The wild hunters silently retreated, and the ewe ran swiftly to the spot and took her lamb away.
"So it is," said Grayfoot, after a long silence, "all the tribes of earth have some common feeling. I believe they are people as much as we are. The Great Mystery has made them what they are. Although they do not speak our tongue, we often seem to understand their thought. It is not right to take the life of any of them unless necessity compels us to do so.
"You know," he continued, "the ewe conceals her lamb in this way until she has trained it to escape from its enemies by leaping up or down from terrace to terrace. I have seen her teaching the yearlings and two-year-olds to dive down the face of a cliff which was fully twice the height of a man. They strike on the head and the two fore-feet. The ram falls largely upon his horns, which are curved in such a way as to protect them from injury. The body rebounds slightly, and they get upon their feet as easily as if they had struck a pillow. At first the yearlings hesitate and almost lose their balance, but the mother makes them repeat the performance until they have accomplished it to her satisfaction.
"They are trained to leap chasms on all-fours, and finally the upward jump, which is a more difficult feat. If the height is not great they can clear it neatly, but if it is too high for that they will catch the rocky ledge with their fore-feet and pull themselves up like a man.
"In assisting their young to gain upper terraces they show much ingenuity. I once saw them make a ladder of their bodies. The biggest ram stood braced against the steep wall as high as his body could reach, head placed between his fore-feet, while the next biggest one rode his hind parts, and so on until the little ones could walk upon their broad backs to the top. We know that all animals make their young practise such feats as are necessary to their safety and advantage, and thus it is that these people are so well fitted to their peculiar mode of life.

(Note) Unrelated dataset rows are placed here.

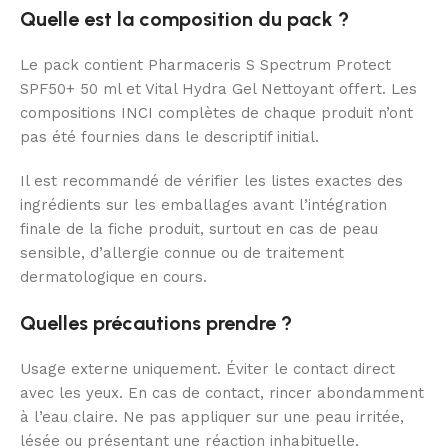
Quelle est la composition du pack ?
Le pack contient Pharmaceris S Spectrum Protect
SPF50+ 50 ml et Vital Hydra Gel Nettoyant offert. Les
compositions INCI complètes de chaque produit n’ont
pas été fournies dans le descriptif initial.
Il est recommandé de vérifier les listes exactes des
ingrédients sur les emballages avant l’intégration
finale de la fiche produit, surtout en cas de peau
sensible, d’allergie connue ou de traitement
dermatologique en cours.
Quelles précautions prendre ?
Usage externe uniquement. Éviter le contact direct
avec les yeux. En cas de contact, rincer abondamment
à l’eau claire. Ne pas appliquer sur une peau irritée,
lésée ou présentant une réaction inhabituelle.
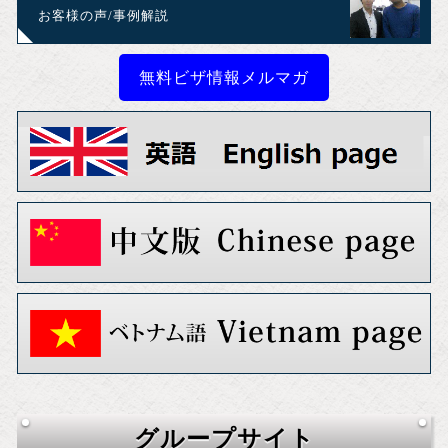
お客様の声/事例解説
無料ビザ情報メルマガ
グループサイト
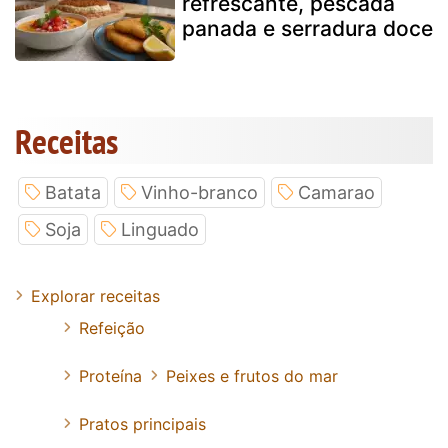
refrescante, pescada
panada e serradura doce
Receitas
Batata
Vinho-branco
Camarao
Soja
Linguado
Explorar receitas
Refeição
Proteína
Peixes e frutos do mar
Pratos principais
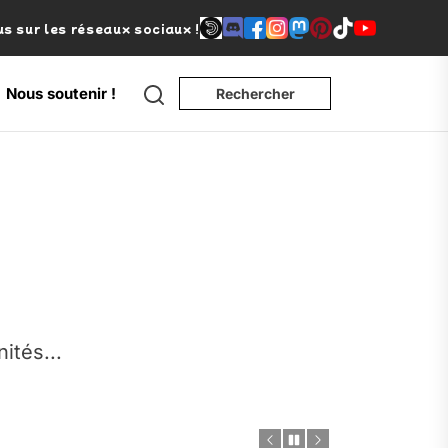
s sur les réseaux sociaux !
Nous soutenir !
Rechercher
e
nités...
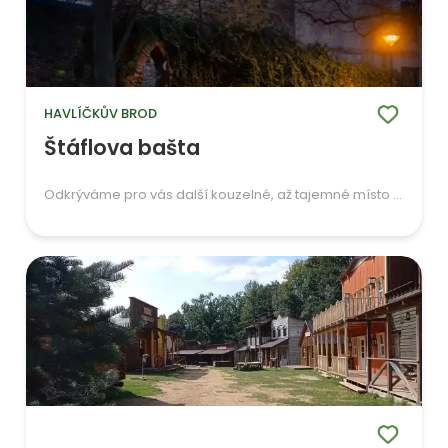
HAVLÍČKŮV BROD
Štáflova bašta
Odkrýváme pro vás další kouzelné, až tajemné místo ...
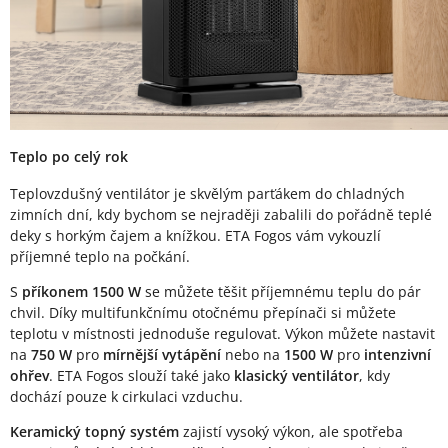
Teplo po celý rok
Teplovzdušný ventilátor je skvělým parťákem do chladných
zimních dní, kdy bychom se nejraději zabalili do pořádně teplé
deky s horkým čajem a knížkou. ETA Fogos vám vykouzlí
příjemné teplo na počkání.
S
příkonem 1500 W
se můžete těšit příjemnému teplu do pár
chvil. Díky multifunkčnímu otočnému přepínači si můžete
teplotu v místnosti jednoduše regulovat. Výkon můžete nastavit
na
750 W
pro
mírnější vytápění
nebo na
1500 W
pro
intenzivní
ohřev
. ETA Fogos slouží také jako
klasický ventilátor
, kdy
dochází pouze k cirkulaci vzduchu.
Keramický topný systém
zajistí vysoký výkon, ale spotřeba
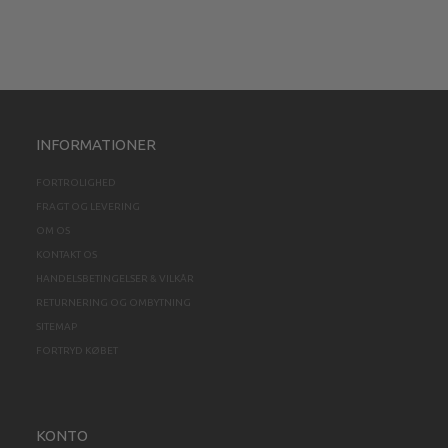
INFORMATIONER
FORTROLIGHED
FRAGT OG LEVERING
OM OS
KONTAKT OS
HANDELSBETINGELSER & VILKÅR
RETURNERING OG OMBYTNING
SITEMAP
FORTRYD KØBET
KONTO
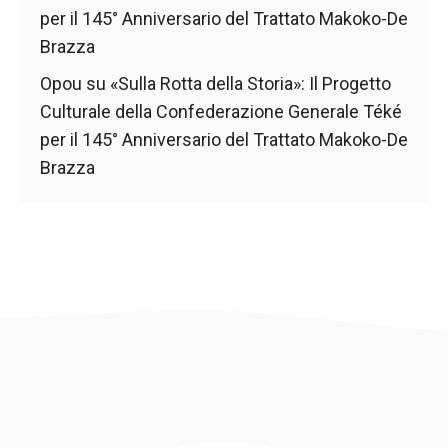
per il 145° Anniversario del Trattato Makoko-De
Brazza
Opou
su
«Sulla Rotta della Storia»: Il Progetto
Culturale della Confederazione Generale Téké
per il 145° Anniversario del Trattato Makoko-De
Brazza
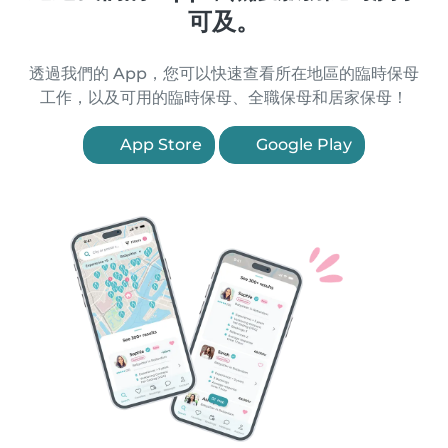
可及。
透過我們的 App，您可以快速查看所在地區的臨時保母
工作，以及可用的臨時保母、全職保母和居家保母！
App Store
Google Play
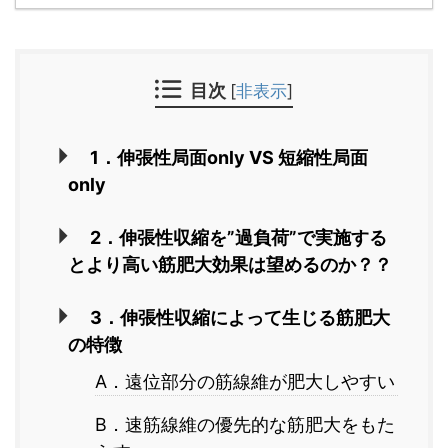
目次
[
非表示
]
1．伸張性局面only VS 短縮性局面
only
2．伸張性収縮を”過負荷”で実施する
とより高い筋肥大効果は望めるのか？？
3．伸張性収縮によって生じる筋肥大
の特徴
A．遠位部分の筋線維が肥大しやすい
B．速筋線維の優先的な筋肥大をもた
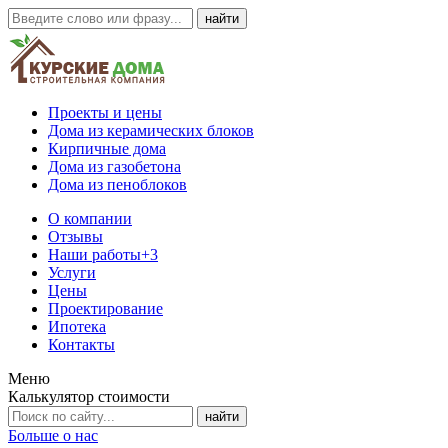
Проекты и цены
Дома из керамических блоков
Кирпичные дома
Дома из газобетона
Дома из пеноблоков
О компании
Отзывы
Наши работы
+3
Услуги
Цены
Проектирование
Ипотека
Контакты
Меню
Калькулятор стоимости
Больше о нас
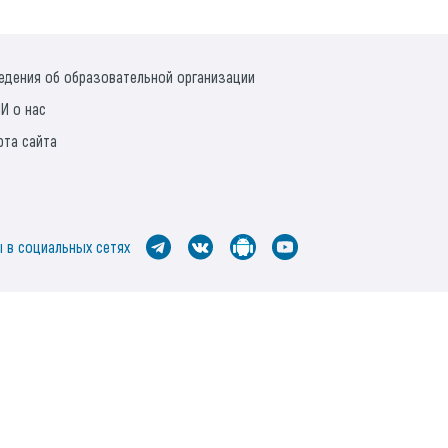
едения об образовательной организации
И о нас
рта сайта
 в социальных сетях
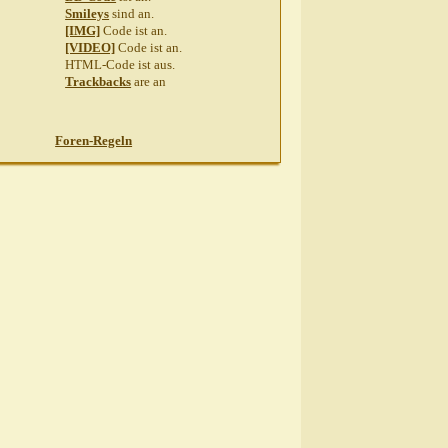
Smileys
sind
an
.
[IMG]
Code ist
an
.
[VIDEO]
Code ist
an
.
HTML-Code ist
aus
.
Trackbacks
are
an
12,
19:13
Foren-Regeln
22:15
2.2012,
22:36
rige...
23.02.2012,
09:59
3.02.2012,
19:06
 10 jährige...
24.02.2012,
09:47
jährige...
24.02.2012,
10:14
AW: 10 jährige...
24.02.2012,
10:17
W: 10 jährige...
24.02.2012,
12:41
LauneBaer
AW: 10 jährige...
25.02.2012,
11:10
22
2.2012,
18:48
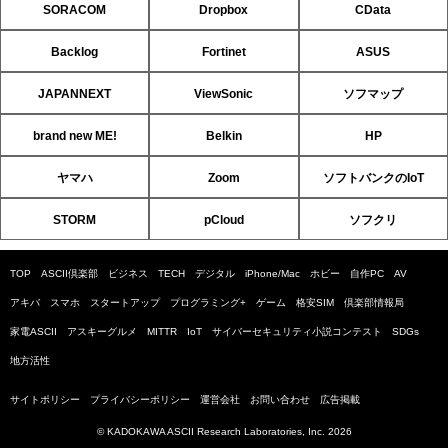
SORACOM
Dropbox
CData
Backlog
Fortinet
ASUS
JAPANNEXT
ViewSonic
ソフマップ
brand new ME!
Belkin
HP
ヤマハ
Zoom
ソフトバンクのIoT
STORM
pCloud
ソフクリ
TOP
ASCII倶楽部
ビジネス
TECH
デジタル
iPhone/Mac
ホビー
自作PC
AV
アキバ
スマホ
スタートアップ
プログラミング+
ゲーム
格安SIM
倶楽部情報局
家電ASCII
アスキーグルメ
MITTR
IoT
サイバーセキュリティ小説コンテスト
SDGs
地方活性
サイトポリシー
プライバシーポリシー
運営会社
お問い合わせ
広告掲載
© KADOKAWA ASCII Research Laboratories, Inc. 2026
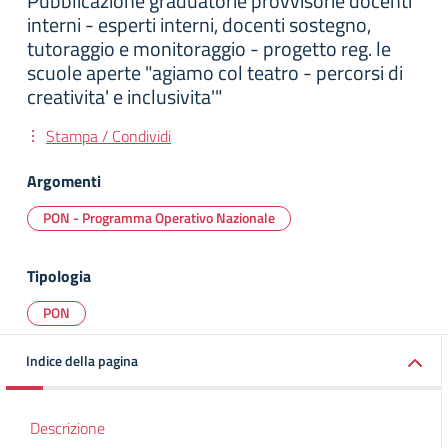
Pubblicazione graduatorie provvisorie docenti
interni - esperti interni, docenti sostegno,
tutoraggio e monitoraggio - progetto reg. le
scuole aperte "agiamo col teatro - percorsi di
creativita' e inclusivita'"
Stampa / Condividi
Argomenti
PON - Programma Operativo Nazionale
Tipologia
PON
Indice della pagina
Descrizione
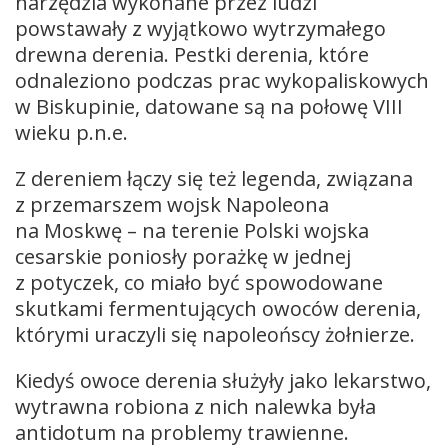
narzędzia wykonane przez ludzi
powstawały z wyjątkowo wytrzymałego
drewna derenia. Pestki derenia, które
odnaleziono podczas prac wykopaliskowych
w Biskupinie, datowane są na połowę VIII
wieku p.n.e.
Z dereniem łączy się też legenda, związana
z przemarszem wojsk Napoleona
na Moskwę – na terenie Polski wojska
cesarskie poniosły porażkę w jednej
z potyczek, co miało być spowodowane
skutkami fermentujących owoców derenia,
którymi uraczyli się napoleońscy żołnierze.
Kiedyś owoce derenia służyły jako lekarstwo,
wytrawna robiona z nich nalewka była
antidotum na problemy trawienne.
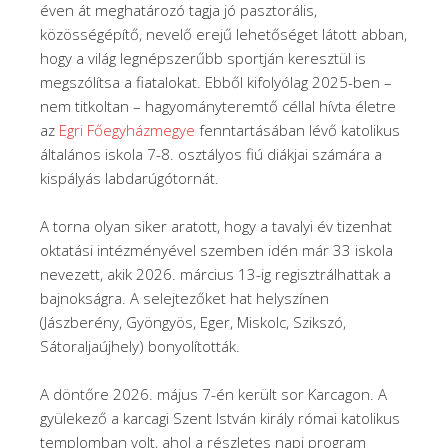
éven át meghatározó tagja jó pasztorális,
közösségépítő, nevelő erejű lehetőséget látott abban,
hogy a világ legnépszerűbb sportján keresztül is
megszólítsa a fiatalokat. Ebből kifolyólag 2025-ben –
nem titkoltan – hagyományteremtő céllal hívta életre
az
Egri Főegyházmegye
fenntartásában lévő katolikus
általános iskola 7-8. osztályos fiú diákjai számára a
kispályás labdarúgótornát.
A torna olyan siker aratott, hogy a tavalyi év tizenhat
oktatási intézményével szemben idén már 33 iskola
nevezett, akik 2026. március 13-ig regisztrálhattak a
bajnokságra. A selejtezőket hat helyszínen
(Jászberény, Gyöngyös, Eger, Miskolc, Szikszó,
Sátoraljaújhely) bonyolították.
A döntőre 2026. május 7-én került sor Karcagon. A
gyülekező a karcagi Szent István király római katolikus
templomban volt, ahol a részletes napi program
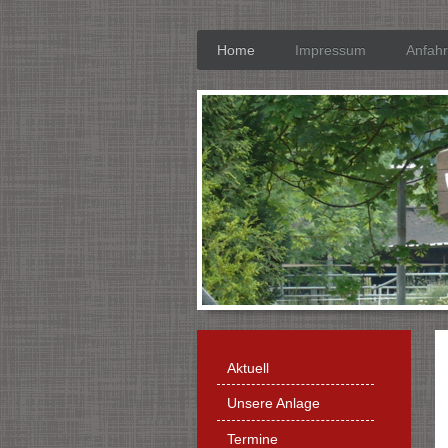
Home
Impressum
Anfahr
Aktuell
Unsere Anlage
Termine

"How often we are outwitted by the animals we hunt! The Great Mystery gives them this chance to save their lives by eluding the hunter, when they have no weapons of defence. The ewe has seen us, and she has doubtless warned all the clan of danger."
But there was one that she did not see. When the old chief left his clan to go to the secret place for chipping his horns, the place where many a past monarch of the Bad Lands has performed that painful operation, he did not intend to rejoin them immediately. It was customary with him at this time to seek solitude and sleep.
The two hunters found and carefully examined the tracks of the fleeing clan. The old ram was not among them. As they followed the trail along the terrace, they came to a leaping-place which did not appear to be generally used. Grayfoot stopped and kneeled down to examine the ground below.